Now for the slightly-less-expensive but still very, very good non-Cru wines of the tasting lineup:
- 08 Olivier Leflaive Meursault: More nuts than a box of Planter’s, more flowers than granny’s garden, & more balance than Nik Wallenda $52 B+ #
- 08 Olivier Leflaive Puligny-Montrachet: Like a non-Photoshopped Men’s Health cover model – not an ounce of discernible flab on it. $57 B+ #
So I may not be a baseball convert, but I’m becoming more of a Burgundy convert; I just wish I had the cash to bankroll the conversion!
(images: 1winedude, tastelive.com)
9 thoughts on “Baseball and White Burgundy (Tasting Olivier Leflaive Selections)”
Dude you are lucky to get to taste those wines. But you better pray if Timmy Lincecum faces your Phillies!
Indeed I am, Steve.
As for the Fightin' Phils – I am no student of baseball, but something tells me that the Phillies need fear no man right now! ;-)

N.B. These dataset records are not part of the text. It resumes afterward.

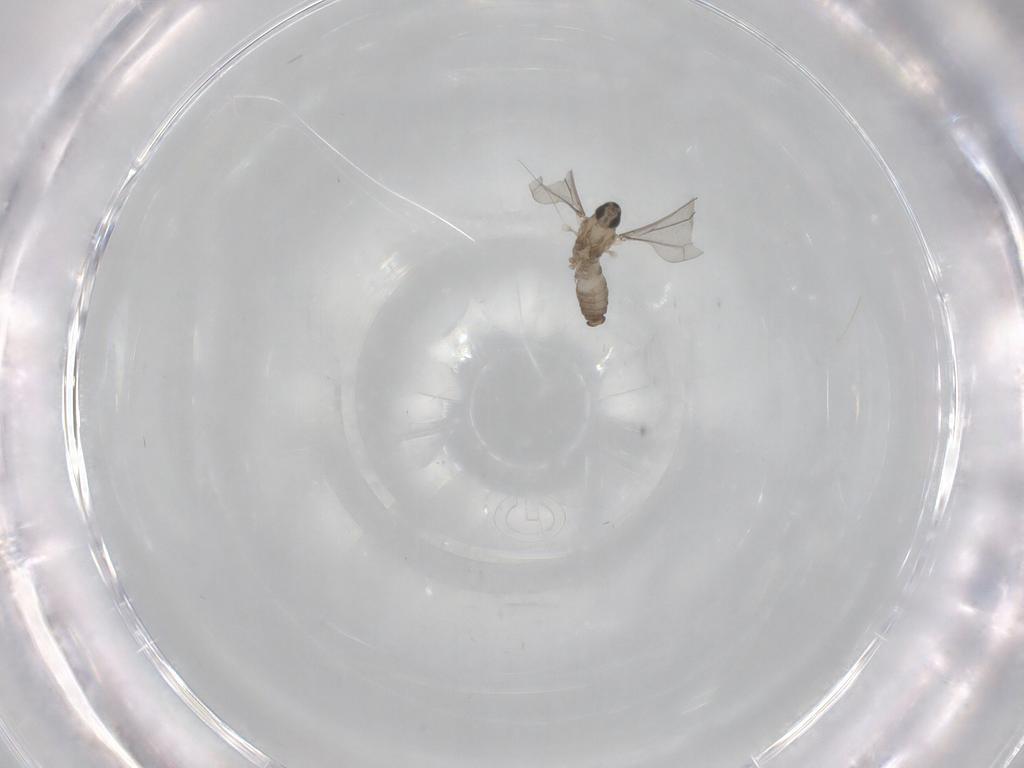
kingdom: Animalia
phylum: Arthropoda
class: Insecta
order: Diptera
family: Cecidomyiidae
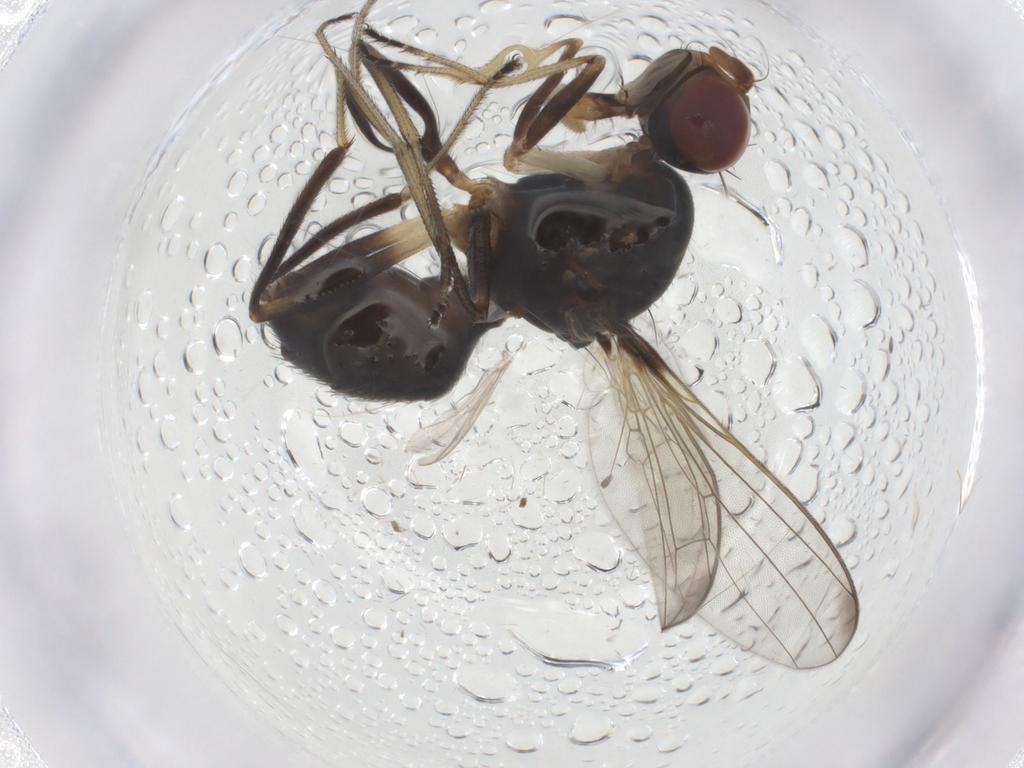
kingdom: Animalia
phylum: Arthropoda
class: Insecta
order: Diptera
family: Sepsidae
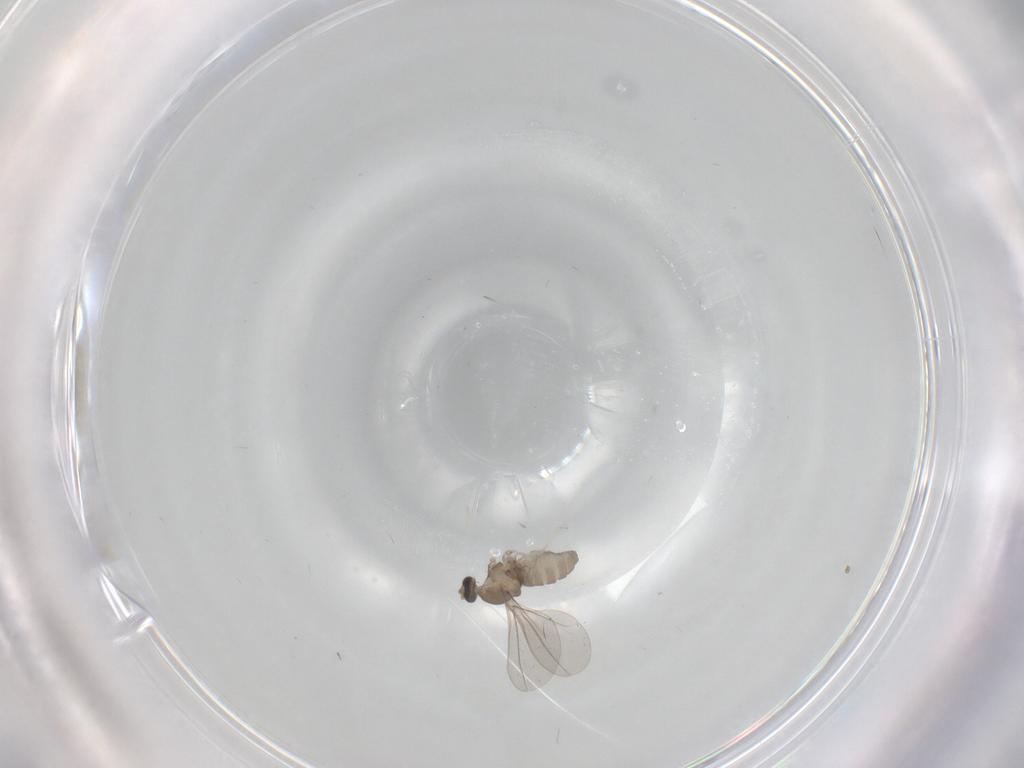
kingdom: Animalia
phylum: Arthropoda
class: Insecta
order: Diptera
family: Cecidomyiidae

I think you hinted at this in your post, but venturing into the land of red Burgundy is like walking through a minefield. If you're not careful, you can easily drop $60-$75 on something that tastes like rosewater with some cherry flavoring dropped in it. I tend to leave that area to my wine friends that buy/collect it, and are willing to share.
Also, part of the joy of baseball is the statistics. My wife and I have a game, where when an announcer rattles off a statistic with four or more variables, you have to drink. If he gives five variables, it's two drinks. For example, "Roy Oswalt hasn't given up a hit (1) in his last three starts (2) at night (3) at Wrigley Field (4) in a game preceded by an off day (5)" would cost you two drinks. Depending on how good the statistician is, you could be sloshed by the fourth inning.
OMG, Richard – that drinking game is *brilliant*!!!
Dude you definitely are on the right path…not that you need me to tell you that….great post. Wish you all the best.
Thanks, man – I know I still need to get back to you re: NJ spa & wine trip. Things have been… manic! But we're still very interested in the sojourn!
Joe: The Giants are lean and focused, without the excessive flab of lots of runs on the scoreboard. Fans of crisp, elegant baseball enjoy them.
I think it's fair to say the Phillies are balanced. But they are indeed a Big Red.
we adore this post. i just alerted my buddy donny about it because he cares for this kind of info too!